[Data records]
━━━━━━━━━━━━━━━━

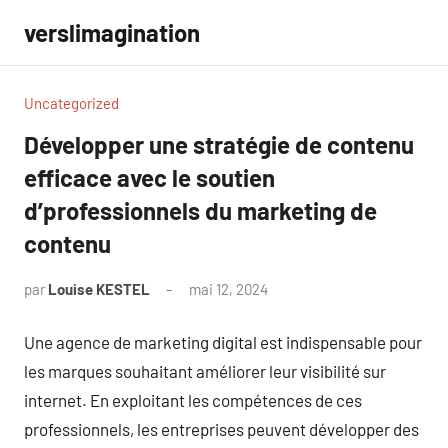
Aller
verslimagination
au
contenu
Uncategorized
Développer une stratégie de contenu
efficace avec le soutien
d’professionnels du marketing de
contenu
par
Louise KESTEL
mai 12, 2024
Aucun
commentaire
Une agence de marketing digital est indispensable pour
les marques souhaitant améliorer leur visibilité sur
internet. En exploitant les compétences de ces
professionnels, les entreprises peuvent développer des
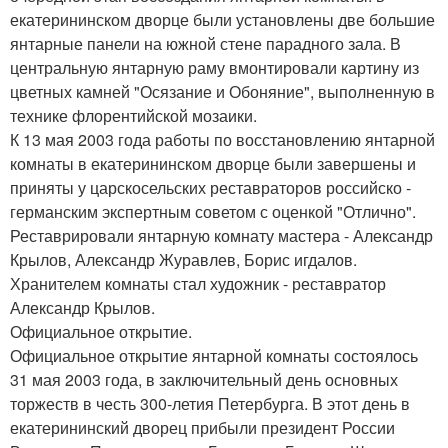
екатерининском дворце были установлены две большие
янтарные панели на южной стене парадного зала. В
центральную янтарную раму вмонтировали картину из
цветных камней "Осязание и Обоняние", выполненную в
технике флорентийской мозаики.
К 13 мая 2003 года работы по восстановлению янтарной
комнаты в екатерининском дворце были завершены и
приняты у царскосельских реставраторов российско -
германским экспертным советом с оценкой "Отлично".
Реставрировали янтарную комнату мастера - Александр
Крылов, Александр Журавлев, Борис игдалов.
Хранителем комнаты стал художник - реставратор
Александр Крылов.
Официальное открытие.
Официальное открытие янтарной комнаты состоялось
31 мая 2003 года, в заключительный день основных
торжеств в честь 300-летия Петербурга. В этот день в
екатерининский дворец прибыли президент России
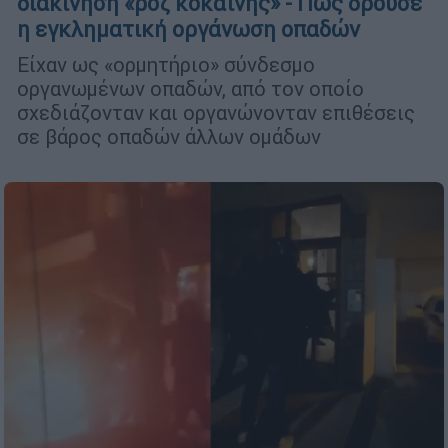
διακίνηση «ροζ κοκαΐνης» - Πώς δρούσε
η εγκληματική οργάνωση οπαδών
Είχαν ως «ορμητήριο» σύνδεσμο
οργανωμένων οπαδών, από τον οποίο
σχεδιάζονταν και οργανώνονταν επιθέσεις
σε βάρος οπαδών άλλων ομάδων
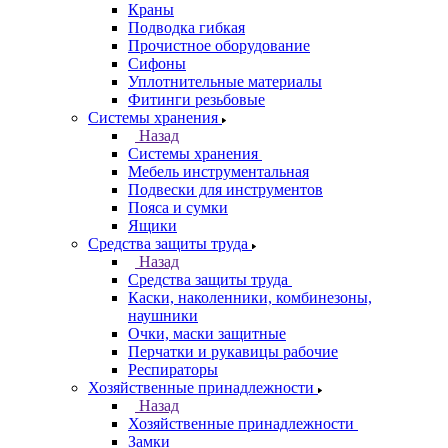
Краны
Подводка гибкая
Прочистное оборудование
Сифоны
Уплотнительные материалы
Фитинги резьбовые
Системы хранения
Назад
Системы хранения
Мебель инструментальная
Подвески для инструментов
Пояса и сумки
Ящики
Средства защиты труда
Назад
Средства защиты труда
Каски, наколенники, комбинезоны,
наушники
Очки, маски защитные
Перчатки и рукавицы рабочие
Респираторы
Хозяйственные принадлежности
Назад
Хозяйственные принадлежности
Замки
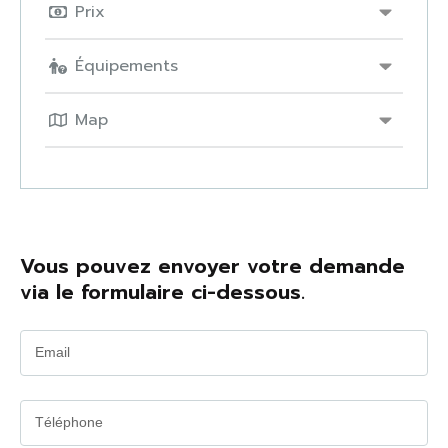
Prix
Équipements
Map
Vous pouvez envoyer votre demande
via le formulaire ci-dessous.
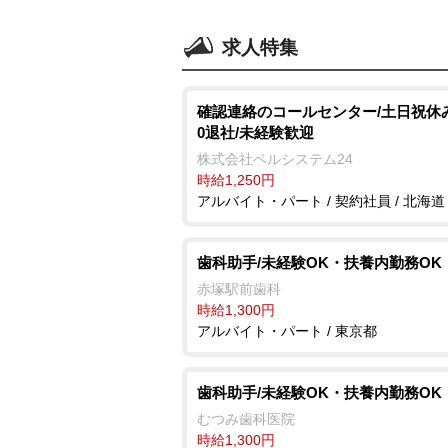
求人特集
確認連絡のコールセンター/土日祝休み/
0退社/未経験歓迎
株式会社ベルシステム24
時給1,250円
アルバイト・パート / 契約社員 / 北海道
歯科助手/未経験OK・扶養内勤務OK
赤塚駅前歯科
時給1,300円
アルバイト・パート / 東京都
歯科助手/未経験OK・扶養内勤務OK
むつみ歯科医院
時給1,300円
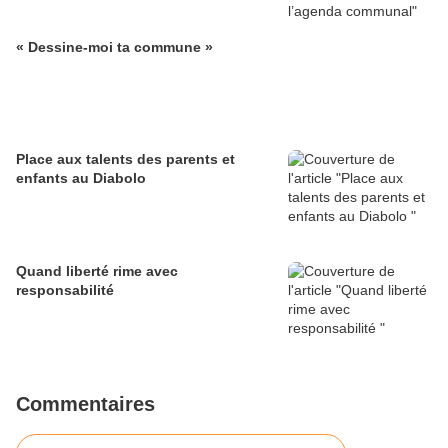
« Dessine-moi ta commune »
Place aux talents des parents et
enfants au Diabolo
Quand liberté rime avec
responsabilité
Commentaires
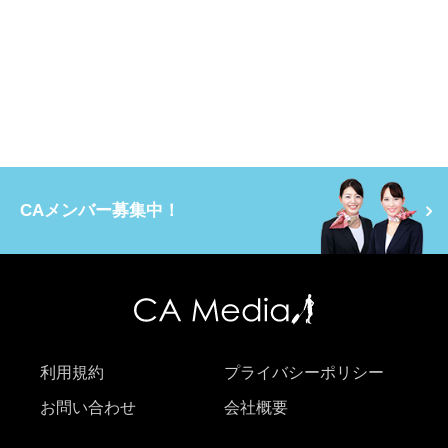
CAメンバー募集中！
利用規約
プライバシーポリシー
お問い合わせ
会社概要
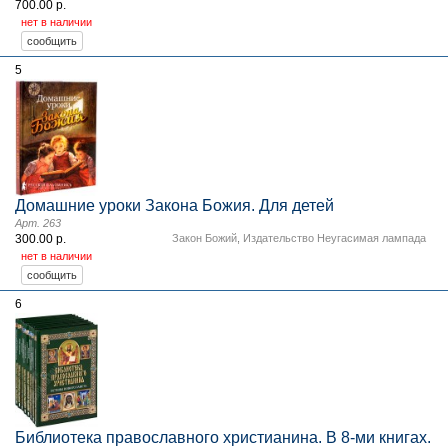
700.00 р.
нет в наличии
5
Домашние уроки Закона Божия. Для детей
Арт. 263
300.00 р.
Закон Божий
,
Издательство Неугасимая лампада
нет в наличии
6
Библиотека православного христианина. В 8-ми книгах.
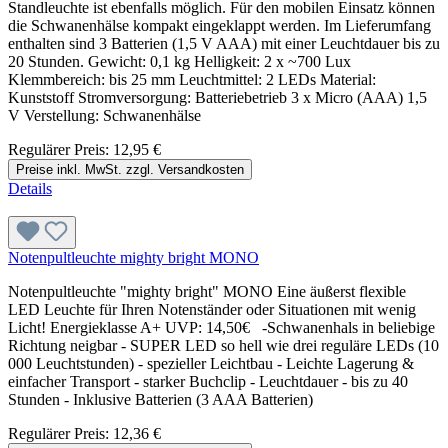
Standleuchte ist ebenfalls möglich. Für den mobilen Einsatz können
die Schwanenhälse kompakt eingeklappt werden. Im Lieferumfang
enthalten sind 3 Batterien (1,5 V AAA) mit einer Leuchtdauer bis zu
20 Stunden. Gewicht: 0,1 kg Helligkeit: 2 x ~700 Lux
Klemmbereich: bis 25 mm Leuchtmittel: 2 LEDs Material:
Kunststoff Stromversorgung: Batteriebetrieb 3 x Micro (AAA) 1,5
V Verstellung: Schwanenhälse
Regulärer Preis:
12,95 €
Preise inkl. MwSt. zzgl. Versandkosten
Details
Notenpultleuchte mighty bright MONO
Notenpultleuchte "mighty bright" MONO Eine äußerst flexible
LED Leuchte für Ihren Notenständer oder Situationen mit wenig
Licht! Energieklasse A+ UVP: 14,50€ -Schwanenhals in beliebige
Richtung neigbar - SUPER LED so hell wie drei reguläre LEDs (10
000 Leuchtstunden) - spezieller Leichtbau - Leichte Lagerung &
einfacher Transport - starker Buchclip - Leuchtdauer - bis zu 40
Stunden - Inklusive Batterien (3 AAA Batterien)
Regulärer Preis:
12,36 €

━━━━━━━━━━━━━━━━

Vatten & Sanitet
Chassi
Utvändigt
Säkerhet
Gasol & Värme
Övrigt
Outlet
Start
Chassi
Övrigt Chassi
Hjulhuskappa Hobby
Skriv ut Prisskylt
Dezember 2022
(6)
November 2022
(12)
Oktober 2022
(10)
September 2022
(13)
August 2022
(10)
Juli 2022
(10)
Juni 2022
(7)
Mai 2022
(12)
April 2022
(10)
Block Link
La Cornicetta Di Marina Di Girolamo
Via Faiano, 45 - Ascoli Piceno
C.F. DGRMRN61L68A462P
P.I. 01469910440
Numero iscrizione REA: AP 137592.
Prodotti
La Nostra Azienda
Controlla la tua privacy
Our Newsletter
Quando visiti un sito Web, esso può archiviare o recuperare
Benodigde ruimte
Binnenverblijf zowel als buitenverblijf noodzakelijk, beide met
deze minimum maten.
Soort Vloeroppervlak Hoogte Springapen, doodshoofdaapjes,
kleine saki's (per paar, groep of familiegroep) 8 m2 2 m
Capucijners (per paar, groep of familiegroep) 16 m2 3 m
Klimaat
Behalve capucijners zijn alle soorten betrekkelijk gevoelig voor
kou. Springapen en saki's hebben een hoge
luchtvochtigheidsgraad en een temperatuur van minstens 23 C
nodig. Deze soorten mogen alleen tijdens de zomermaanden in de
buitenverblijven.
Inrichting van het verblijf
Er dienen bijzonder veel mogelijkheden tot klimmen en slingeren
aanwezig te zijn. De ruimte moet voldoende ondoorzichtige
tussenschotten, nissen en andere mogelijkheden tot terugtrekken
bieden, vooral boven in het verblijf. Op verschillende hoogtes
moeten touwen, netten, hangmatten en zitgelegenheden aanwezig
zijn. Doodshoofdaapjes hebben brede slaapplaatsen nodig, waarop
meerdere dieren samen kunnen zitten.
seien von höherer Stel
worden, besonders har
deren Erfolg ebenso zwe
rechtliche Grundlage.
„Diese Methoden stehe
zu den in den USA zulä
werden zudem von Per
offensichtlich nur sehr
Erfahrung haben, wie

━━━━━━━━━━━━━━━━

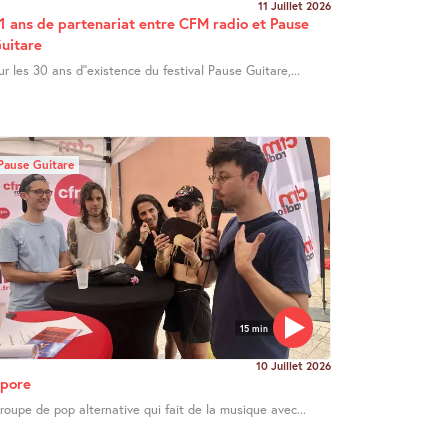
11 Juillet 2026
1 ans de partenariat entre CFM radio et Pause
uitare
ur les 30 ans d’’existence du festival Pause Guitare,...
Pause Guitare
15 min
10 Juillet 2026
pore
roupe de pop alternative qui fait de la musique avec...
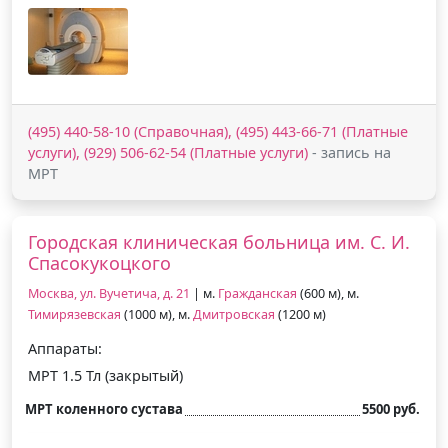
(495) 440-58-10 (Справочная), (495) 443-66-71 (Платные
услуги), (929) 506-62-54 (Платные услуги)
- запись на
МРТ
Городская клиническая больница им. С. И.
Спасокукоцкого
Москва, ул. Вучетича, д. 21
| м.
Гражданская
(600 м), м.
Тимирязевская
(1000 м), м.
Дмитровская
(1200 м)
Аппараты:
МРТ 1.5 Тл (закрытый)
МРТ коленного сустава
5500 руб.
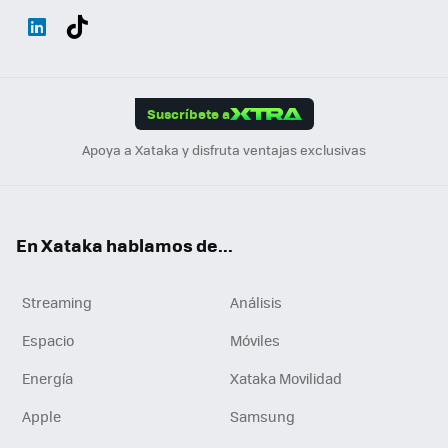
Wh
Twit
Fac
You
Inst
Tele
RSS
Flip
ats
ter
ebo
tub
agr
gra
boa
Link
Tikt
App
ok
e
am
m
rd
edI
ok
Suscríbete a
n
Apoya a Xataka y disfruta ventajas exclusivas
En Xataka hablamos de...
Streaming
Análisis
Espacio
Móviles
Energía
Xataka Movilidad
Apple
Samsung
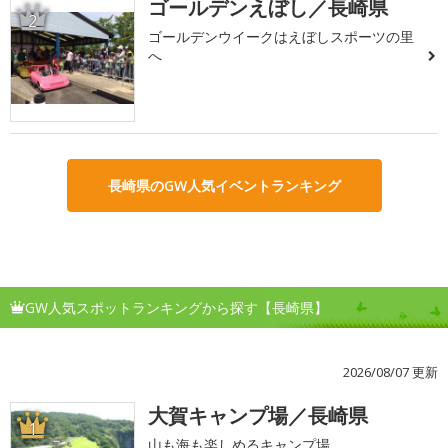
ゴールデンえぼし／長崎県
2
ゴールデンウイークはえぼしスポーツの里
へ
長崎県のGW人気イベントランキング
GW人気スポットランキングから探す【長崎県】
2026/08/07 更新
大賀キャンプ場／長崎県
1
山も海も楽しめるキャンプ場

━━━━━━━━━━━━━━━━

Work item:
Transcribe only the lines above that start at the line containing "Dessine-moi ta commune" and end at the line containing "einfacher Transport - starker". Omit pictures.

Exercise result:
« Dessine-moi ta commune »
Place aux talents des parents et
enfants au Diabolo
Quand liberté rime avec
responsabilité
Commentaires
CAメンバー募集中！
利用規約
プライバシーポリシー
お問い合わせ
会社概要
700.00 р.
нет в наличии
5
Домашние уроки Закона Божия. Для детей
Арт. 263
300.00 р.
Закон Божий
,
Издательство Неугасимая лампада
нет в наличии
6
Библиотека православного христианина. В 8-ми книгах.
Standleuchte ist ebenfalls möglich. Für den mobilen Einsatz können
die Schwanenhälse kompakt eingeklappt werden. Im Lieferumfang
enthalten sind 3 Batterien (1,5 V AAA) mit einer Leuchtdauer bis zu
20 Stunden. Gewicht: 0,1 kg Helligkeit: 2 x ~700 Lux
Klemmbereich: bis 25 mm Leuchtmittel: 2 LEDs Material:
Kunststoff Stromversorgung: Batteriebetrieb 3 x Micro (AAA) 1,5
V Verstellung: Schwanenhälse
Regulärer Preis:
12,95 €
Preise inkl. MwSt. zzgl. Versandkosten
Details
Notenpultleuchte mighty bright MONO
Notenpultleuchte "mighty bright" MONO Eine äußerst flexible
LED Leuchte für Ihren Notenständer oder Situationen mit wenig
Licht! Energieklasse A+ UVP: 14,50€ -Schwanenhals in beliebige
Richtung neigbar - SUPER LED so hell wie drei reguläre LEDs (10
000 Leuchtstunden) - spezieller Leichtbau - Leichte Lagerung &
einfacher Transport - starker Buchclip - Leuchtdauer - bis zu 40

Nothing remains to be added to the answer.